Gooseberry, looking rather startled at recent developments...
...and being separated from her fleece.
Wabbit says, "He calls himself a professional, but look at this dorky hair!"
Peaches has faded to a wonderful shiny silver.
Copper has faded in an interesting mottled fashion.
The difference in fleece types is pretty wide here. We have the finer wools, like Sunny. Under her coat her fleece naturally separates into blocky, upright sections of wool. There doesn't seem to be much rhyme or reason as to how the wool separates. Some blocks are big, some are little. But if you look closely you'll see that the bigger sections have creases where they could easily separate into smaller blocks. The smaller pieces - maybe the thickness of your finger - would be considered a lock. Imagine how chaff and crap would creep down in between the locks and make the wool trashy without the benefit of a coat.
Sunny, coat off.
Sunny, also with some interesting mottling, having that fleece peeled off.
Compare that to Alexandria the Cotswold.

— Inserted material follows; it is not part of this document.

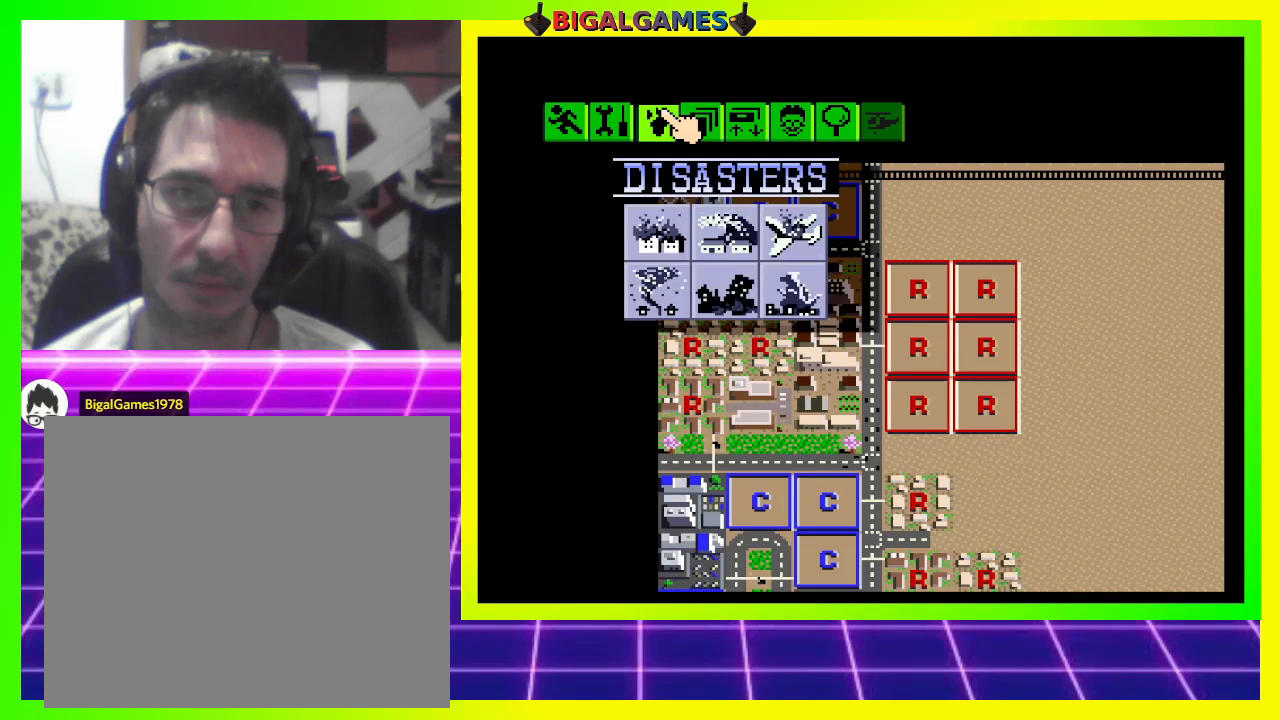
{"buttons": [], "right_stick": "center", "events": []}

Cotswolds have coarse wool. I hate that term which makes it sound like the fiber feels scratchy and nasty but it really just means that each fiber is fatter in diameter than most other breeds. Cotswold wool fibers usually measure 30 to 40 microns in diameter. Fine Merino is about 18 to 20 microns. A red blood cell measures 8 microns. So saying Cotswold is 'coarse' is all relative. Anyway, her wool divides itself into very distinct locks. While a little chaff sticks in it, the lock structure is such that a good shake makes most stuff fly off. (Having good hay feeders helps too!)
Alexandria's locks - an "open" fleece, and naturally curly.